_ASSIGNMENT_
From the rows below, extract word for word the lines from the one containing "Deezer에서 Spotify으로 이동하는 방법" through the end of the rows. Leave the pictures out of your answer.

_Data pulled from a collection_
☆ ☆ ☆ ☆
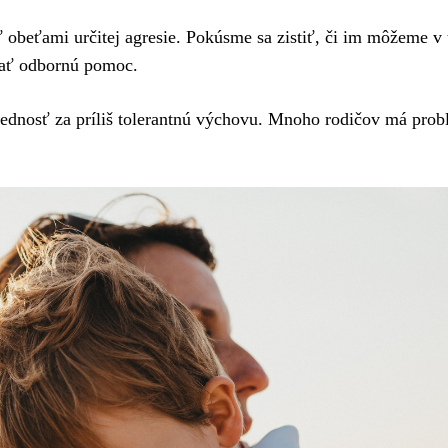
obeťami určitej agresie. Pokúsme sa zistiť, či im môžeme v 
adať odbornú pomoc.
ednosť za príliš tolerantnú výchovu. Mnoho rodičov má prob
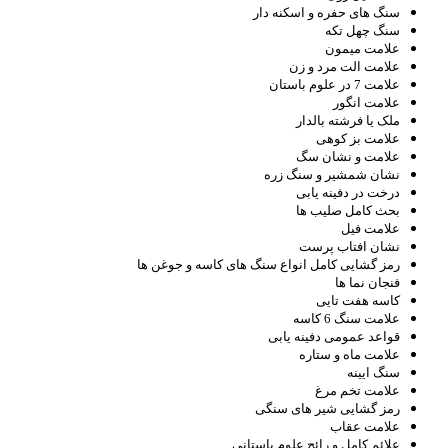
سنگ های حفره و اسکنه دار
سنگ چهل تکه
علامت میمون
علامت الت مرد و زن
علامت 7 در علوم باستان
علامت انگور
ملک یا فرشته بالدار
علامت بز کوهی
علامت و نشان سگ
نشان شمشیر و سنگ زره
درخت در دفینه یابی
بحث کامل صلیب ها
علامت فیل
نشان افتاب پرست
رمز گشایی کامل انواع سنگ های کاسه و جوغن ها
فنجان نما ها
کاسه هفت تایی
علامت سنگ 6 کاسه
قواعد عمومی دفینه یابی
علامت ماه و ستاره
سنگ ایینه
علامت تخم مرغ
رمز گشایی شیر های سنگی
علامت عقاب
علائم کامل و رائج علوم باستانی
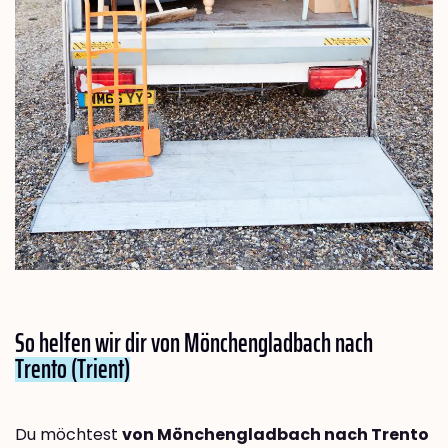
So helfen wir dir von Mönchengladbach nach
Trento (Trient)
Du möchtest
von Mönchengladbach nach Trento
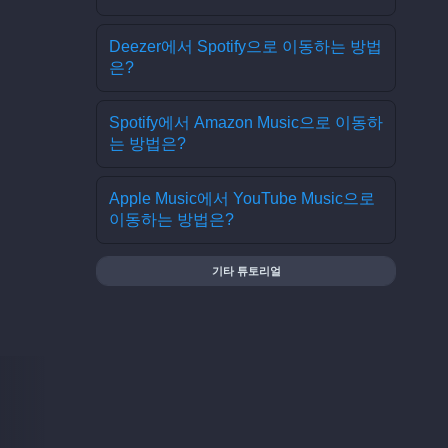
Deezer에서 Spotify으로 이동하는 방법
은?
Spotify에서 Amazon Music으로 이동하
는 방법은?
Apple Music에서 YouTube Music으로
이동하는 방법은?
기타 튜토리얼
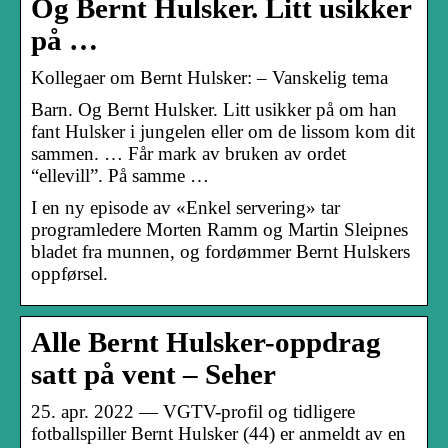
Og Bernt Hulsker. Litt usikker
på …
Kollegaer om Bernt Hulsker: – Vanskelig tema
Barn. Og Bernt Hulsker. Litt usikker på om han
fant Hulsker i jungelen eller om de lissom kom dit
sammen. … Får mark av bruken av ordet
“ellevill”. På samme …
I en ny episode av «Enkel servering» tar
programledere Morten Ramm og Martin Sleipnes
bladet fra munnen, og fordømmer Bernt Hulskers
oppførsel.
Alle Bernt Hulsker-oppdrag
satt på vent – Seher
25. apr. 2022 — VGTV-profil og tidligere
fotballspiller Bernt Hulsker (44) er anmeldt av en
☆ ☆ ☆ ☆
_ANSWER BOX_
Deezer에서 Spotify으로 이동하는 방법
은?
Spotify에서 Amazon Music으로 이동하
는 방법은?
Apple Music에서 YouTube Music으로
이동하는 방법은?
기타 튜토리얼
Og Bernt Hulsker. Litt usikker
på …
Kollegaer om Bernt Hulsker: – Vanskelig tema
Barn. Og Bernt Hulsker. Litt usikker på om han
fant Hulsker i jungelen eller om de lissom kom dit
sammen. … Får mark av bruken av ordet
“ellevill”. På samme …
I en ny episode av «Enkel servering» tar
programledere Morten Ramm og Martin Sleipnes
bladet fra munnen, og fordømmer Bernt Hulskers
oppførsel.
Alle Bernt Hulsker-oppdrag
satt på vent – Seher
25. apr. 2022 — VGTV-profil og tidligere
fotballspiller Bernt Hulsker (44) er anmeldt av en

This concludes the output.